| TASK ITEM |
Put every line of text from the records into a numbered list, leaving out blank lines and omitting the pictures.

Text extractions by page
%%
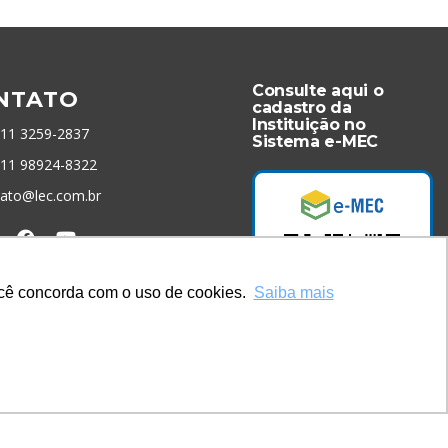
Consulte aqui o
NTATO
cadastro da
Instituição no
 11 3259-2837
Sistema e-MEC
 11 98924-8322
tato@lec.com.br
menta Antifraude
você concorda com o uso de cookies.
Saiba mais
Acesse Já!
%%
| TASK ANSWER |
1. Consulte aqui o
2. NTATO
3. cadastro da
4. Instituição no
5.  11 3259-2837
6. Sistema e-MEC
7.  11 98924-8322
8. tato@lec.com.br
9. menta Antifraude
10. você concorda com o uso de cookies.
11. Saiba mais
12. Acesse Já!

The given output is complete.